Luisito Lategano, ex custode del camposanto sospeso dopo la sentenza, rientrerà come commesso Con l’impiego risarcirà l’ente di 10mila euro, ma lo stipendio gli era stato già decurtato per 5 anni

VASTO. L'Ufficio procedimenti disciplinari del Comune di Vasto ha revocato la sospensione dal lavoro per Luisito Lategano l'ex custode del cimitero coinvolto nell'operazione "Eterno riposo". Da domani Lategano tornerà a lavorare per il Comune con la mansione di addetto alla portineria. «Una grande soddisfazione per il mio cliente», afferma l'avvocato Antonello Cerella, «ma anche una opportunità per poter risarcire con il lavoro il Comune per il danno procurato con la somma stabilita da tribunale che è di 10mila euro».
Nonostante l'arresto subito quando scoppiò lo scandalo, l'allontanamento dalla città e il rischio di una pesante condanna per induzione indebita, Lategano non si è mai arreso e ha rigettato le accuse. Per questo il suo difensore ha rifiutato di patteggiare la pena. I fatti gli hanno dato ragione.

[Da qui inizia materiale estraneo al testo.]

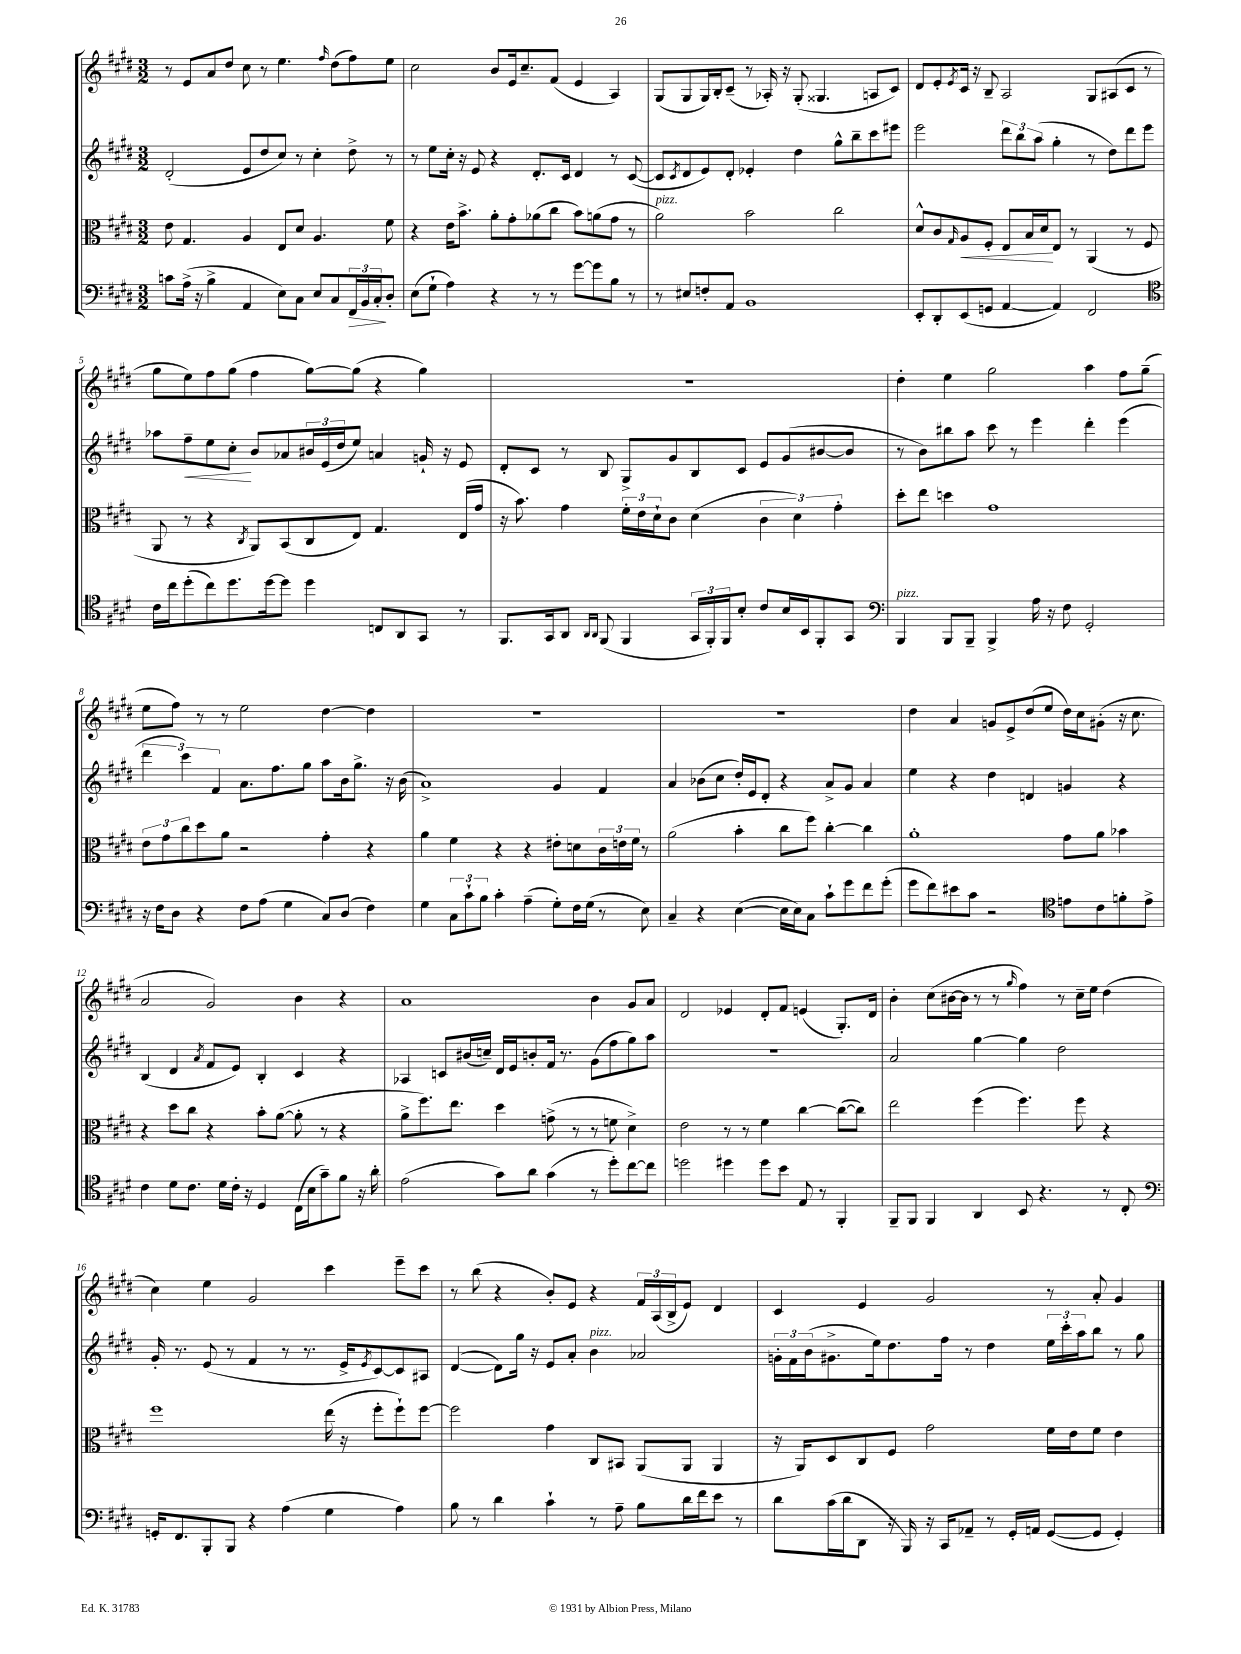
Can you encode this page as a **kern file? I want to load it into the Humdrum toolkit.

**kern	**kern	**kern	**kern
*staff4	*staff3	*staff2	*staff1
*clefF4	*clefC3	*clefG2	*clefG2
*k[f#c#g#d#]	*k[f#c#g#d#]	*k[f#c#g#d#]	*k[f#c#g#d#]
*M3/2	*M3/2	*M3/2	*M3/2
8c\L	8e\	(2d#'/	8r
(16A^\Jk	4.G#/	.	8e/L
16r	.	.	.
4B^\	.	.	8a/
.	.	.	8dd#/J
4AA/	4A/	8e/L	8cc#\
.	.	8dd#/	8r
8E\L)	8E/L	8cc#/J)	4.ee\
8C#\J	8d#/J	8r	.
8E/L	4.A/	4cc#'\	.
.	.	.	16qqff#/
8C#/	.	.	(8dd#\L
24FF#/L	.	8dd#^\	8ff#\)
24BB/	.	.	.
24C#'/J	.	.	.
8D#'/J	8f#\	8r	8ee\J
=	=	=	=
(8E\L	4r	8r	2cc#\
8G#`\J	.	8ee\L	.
4A\)	16e\LK	16cc#'\Jk	.
.	8.b^\J	16r	.
.	.	8e/	.
4r	8a'\L	4r	8b/L
.	8g#'\	.	16e/k
.	.	.	8.cc#~/
8r	(8a-\	8.d#'/L	.
8r	8cc#\J	.	(8f#/J
.	.	16c#/Jk	.
[8g#\L	8b\L)	4d#/	4e/
8g#\]	(8a\	.	.
8B\J	8g#\J	8r	4A/)
8r	8r	([8c#/	.
=	=	=	=
8r	2a\)	8c#/]L	(8G#/L
.	.	8qc#/	.
8E#/L	.	8d#/	8G#/
8F'/	.	8e/)	16G#/L)
.	.	.	16B'/J
8AA/J	.	8d#'/J	(8c#~/J
1BB	2b\	4e-'/	8r
.	.	.	16A-'/)
.	.	.	16r
.	.	4dd#\	(8G#'/
.	.	.	4.G##/
.	2cc#\	8gg#^^\L	.
.	.	8bb~\	.
.	.	8ccc#\	8A/L
.	.	8eee#\J	8c#/J)
=	=	=	=
8EE'/L	8d#^^/L	2eee\	8d#/L
8DD#'/	8c#/	.	8e'/
.	16qqG#/	.	8qe/
(8EE/	8A/	.	16c#/Jk
.	.	.	16r
8GG/J	8F#'/J	.	8B~/
[4AA/	8E/L	12ddd#\L	2A/
.	.	12bb\	.
.	16B/L	.	.
.	.	(12aa\J	.
.	16d#/J	.	.
4AA/])	8E/J	4gg#'\	.
.	8r	.	.
2FF#/	(4AA/	8r	8G#/L
.	.	8dd#\L)	(8A#/
.	8r	8ddd#\	8c#/J
.	8F#/	8eee\J	8r
=	=	=	=
*clefC4	*	*	*
16c#\LL	8AA/	8aa-\L	8gg#\L
16cc#\J	.	.	.
(8dd#'\	8r	8ff#~\	8ee\)
8cc#\)	4r	8ee\	8ff#\
8.dd#\	.	8cc#'\J	(8gg#\J
.	8qC#/	.	.
.	8AA/L)	8b/L	4ff#\
[16dd#\k	.	.	.
8dd#\]J	(8BB/	8a-/	.
4dd#\	8C#/	24b#/L	[8gg#\L)
.	.	(24e/	.
.	.	24dd#/J	.
.	8E/J)	8ee/J)	(8gg#\]J
8C/L	4.G#/	4a/	4r
8AA/	.	.	.
8GG#/J	.	16g`/	4gg#\)
.	.	16r	.
8r	(16E/LL	8e/	.
.	16g#/JJ	.	.
=	=	=	=
8.FF#/L	16r	8d#'/L	1.r
.	8.b\)	.	.
.	.	8c#/J	.
16GG#/k	.	.	.
8AA/J	4g#\	8r	.
16qqAA/LL	.	.	.
16qqAA/JJ	.	.	.
(8FF#/	.	8B/	.
4FF#/	24f#'\LL	8G#^/L	.
.	24e\	.	.
.	24d#`\J	.	.
.	8c#\J	8g#/	.
24GG#/LL	(4d#\	8B/	.
24FF#'/)	.	.	.
24FF#/J	.	.	.
8B'/J	.	8c#/J	.
8c#/L	6c#\	8e/L	.
16B/L	.	(8g#/	.
.	6d#\)	.	.
16BB/J	.	.	.
8FF#'/	.	[8b#/	.
.	6g#'\	.	.
8GG#/J	.	8b#/]J	.
=	=	=	=
*clefF4	*	*	*
4BBB/	8dd#'\L	8r	4dd#'\
.	8ee\J	8b\L)	.
8BBB/L	4dd\	8bb#\	4ee\
8BBB~/J	.	8aa\J	.
4BBB^/	1g#	8ccc#\	2gg#\
.	.	8r	.
16A\	.	4eee\	.
16r	.	.	.
8F#\	.	.	.
2GG#'/	.	4ddd#'\	4aa\
.	.	(4eee\	8ff#\L
.	.	.	(8gg#~\J
=	=	=	=
16r	12e\L	6ddd#\	8ee\L
16F#\LK	.	.	.
.	12g#\	.	.
8D#\J	.	.	8ff#\J)
.	12cc#\	6ccc#\)	.
4r	8dd#\	.	8r
.	.	6f#/	.
.	8a\J	.	8r
8F#\L	2r	8.a\L	2ee\
(8A\J	.	.	.
.	.	8.ff#\	.
4G#\	.	.	.
.	.	8gg#\J	.
8C#/L)	4g#'\	8aa\L	[4dd#\
(8D#/J	.	16b\k	.
.	.	8.gg#^\J	.
4F#\)	4r	.	4dd#\]
.	.	16r	.
.	.	(16b\	.
=	=	=	=
4G#\	4a\	1a^)	1.r
12C#\L	4f#\	.	.
12c#`\	.	.	.
12B\J	.	.	.
4c#'\	4r	.	.
(4A~\	4r	.	.
8G#'\L)	8e#'\L	4g#/	.
16F#\L	8d\	.	.
(16G#\JJ	.	.	.
8r	24c#\L	4f#/	.
.	24e\	.	.
.	24f#\JJ	.	.
8E\)	8r	.	.
=	=	=	=
4C#~/	(2a\	4a/	1.r
4r	.	(8b-\L	.
.	.	8cc#\J	.
([4E\	4b'\	16dd#'/LL)	.
.	.	16e/J	.
.	.	8d#'/J	.
16E\]LL	8cc#\L	4r	.
16E\J)	.	.	.
8C#\J	8ff#\J)	.	.
8c#`\L	[4cc#'\	8a^/L	.
8g#\	.	8g#/J	.
8f#\	4cc#\]	4a/	.
(8g#'\J	.	.	.
=	=	=	=
8g#\L	1a'	4ee\	4dd#\
8f#\)	.	.	.
8e#\	.	4r	4a/
8c#\J	.	.	.
2r	.	4dd#\	8g/L
.	.	.	8e^/
.	.	4d/	(8dd#/
.	.	.	8ee/J
*clefC4	*	*	*
8e\L	8g#\L	4g/	16dd#\LL)
.	.	.	16cc#\J
8c#\	8a\J	.	(8g#'\J
8f'\	4b-\	4r	16r
.	.	.	8.cc#\
8e^\J	.	.	.
=	=	=	=
4c#\	4r	(4B/	2a/
8d#\L	8dd#\L	4d#/	.
8.c#\J	8cc#\J	.	.
.	.	8qa/	.
.	4r	8f#/L	2g#/)
16d#\LL	.	.	.
16c#'\JJ	.	8e/J)	.
16r	.	.	.
4D#/	8b'\L	4B'/	.
.	([8a\J	.	.
(16C#\LL	8a'\]	4c#/	4b\
16B\J	.	.	.
8g#~\)	8r	.	.
8f#\J	4r	4r	4r
16r	.	.	.
16a'\	.	.	.
=	=	=	=
(2e\	8a^\L	4A-/	1a
.	8.ff#\)	.	.
.	.	8c/L	.
.	8.ee\J	.	.
.	.	(16b#/L	.
.	.	16cc~/JJ)	.
8g#\L)	4dd#\	16d#/LL	.
.	.	16e/J	.
8a\J	.	8b'/	.
(4g#\	(8g^\	16f#/Jk	.
.	.	8.r	.
.	8r	.	.
8r	8r	(8g#\L	4b\
8dd#'\L)	8f\	8ff#\	.
[8cc#\	4d#^\)	8gg#\)	8g#/L
8cc#\]J	.	8aa\J	8a/J
=	=	=	=
2dd\	2e\	1.r	2d#/
4dd#\	8r	.	4e-/
.	8r	.	.
8dd#\L	4f#\	.	8d#'/L
8b\J	.	.	8f#/J
8E/	[4cc#\	.	(4e/
8r	.	.	.
4FF#'/	(8cc#\_L	.	8.G#'/L)
.	8cc#\]J)	.	.
.	.	.	16d#/Jk
=	=	=	=
8FF#~/L	2ee\	2a/	4b'\
8FF#/J	.	.	.
4FF#/	.	.	(8cc#\L
.	.	.	[16b#\L
.	.	.	16b#\]JJ
4AA/	(4ff#\	[4gg#\	8r
.	.	.	8r
.	.	.	16qqgg#/
8BB/	4.ff#\)	4gg#\]	4ff#\)
4.r	.	.	.
.	.	2dd#\	8r
.	8ff#\	.	16cc#~\LL
.	.	.	16ee\JJ
8r	4r	.	(4dd#\
8C#'/	.	.	.
=	=	=	=
*clefF4	*	*	*
16GG'/LK	1ff#	16g#'/	4cc#\)
8.FF#/	.	8.r	.
8BBB'/	.	(8e/	4ee\
8BBB/J	.	8r	.
4r	.	4f#/	2g#/
(4A\	.	8r	.
.	.	8.r	.
4G#\	(16ee\	.	4ccc#\
.	16r	16e^/LK	.
.	.	8qe/	.
.	8ff#'\L	[8c#/)	.
4A\)	8ff#`\)	8c#/]	8eee~\L
.	[8ff#\J	8A#/J	8ccc#\J
=	=	=	=
8B\	2ff#\]	([4d#/	8r
8r	.	.	(8bb\
4d#\	.	8d#\]L)	4r
.	.	16gg#\Jk	.
.	.	16r	.
4c#`\	4g#\	8e/L	8b'/L)
.	.	8a'/J	8e/J
8r	8C#/L	4b\	4r
8A~\	8BB#/J	.	.
8B\L	(8AA/L	2a-/	24f#/LL
.	.	.	(24A/
.	.	.	24B^/J
16d#\L	8AA/J	.	8e/J)
16f#\J	.	.	.
8e\J	4AA/	.	4d#/
8r	.	.	.
=	=	=	=
8d#\L	16r	24g'\LL	4c#/
.	.	24f#\	.
.	16AA/LK)	.	.
.	.	(24b\J	.
(16c#\L	8D#/	8.g#^\	.
16d#\J	.	.	.
8DD#\J	8C#/	.	4e/
.	.	16ee\k)	.
16r	8F#/J	8.dd#\	.
16BBB/)	.	.	.
16r	2g#\	.	2g#/
16CC#/LK	.	16ff#\Jk	.
8AA-~/J	.	8r	.
8r	.	4dd#\	.
16GG#'/LL	.	.	.
16AA/JJ	.	.	.
([8GG#/L	16f#\LL	24ee\LL	8r
.	.	24ccc#'\	.
.	16e\J	.	.
.	.	24aa\J	.
8GG#/]J	8f#\J	8bb\J	8a'/
4GG#'/)	4e\	8r	4g#/
.	.	8gg#\	.
==	==	==	==
*-	*-	*-	*-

A ottobre 2022 il tribunale di Vasto ha notevolmente alleggerito la posizione di Lategano. «Anziché essere condannato per induzione alla riscossione di tangenti», spiega l'avvocato Cerella, «è stato riconosciuto colpevole del solo reato di truffa. Per lui il collegio ha emesso una pena di due anni e mezzo. Il reato di truffa non prevede il licenziamento». Per questo motivo Luisito Lategano da domani torna al lavoro.
A confermarlo è la comunicazione ricevuta da Lategano. L'Ufficio procedimenti disciplinari», recita il dispositivo, «per effetto da quanto previsto dal contratto nazionale di lavoro funzioni locali ha disposto la revoca della sospensione dal lavoro e la ripresa del servizio dal 3 aprile al 5° settore con la mansione di commesso usciere addetto alla portineria».
Come detto l'uomo dovrebbe risarcire l'ente con 10mila euro. La somma da pagare sarà, tuttavia, minore considerando che per 5 anni Lategano ha subito la detrazione di un terzo dello stipendio (circa 400 euro al mese) che ora dovrà essergli corrisposta. Un epilogo a sorpresa che l'interessato ha accolto con gioia intenzionato ad aprire un nuovo capitolo della propria vita.
L'operazione "Eterno riposo" partì dalla denuncia di un cittadino a cui erano stati chiesti soldi per spostare altre salme e fare posto alla mamma defunta. All'inizio gli indagati erano 17. Un anno fa due ex dipendenti comunali patteggiarono la pena di 2 anni di reclusione. Due beneficiari dei favori patteggiarono invece una pena di sei mesi. Il difensore di Lategano optò per il rito ordinario. Come lui i difensori di dodici beneficiari. Il 10 ottobre 2022 il tribunale pronunciò la sentenza: 12 assoluzioni per i cittadini e la derubricazione del reato per Lategano in truffa. Quella fu la svolta. La pena più lieve non prevede il licenziamento. Da qui il reintegro al lavoro.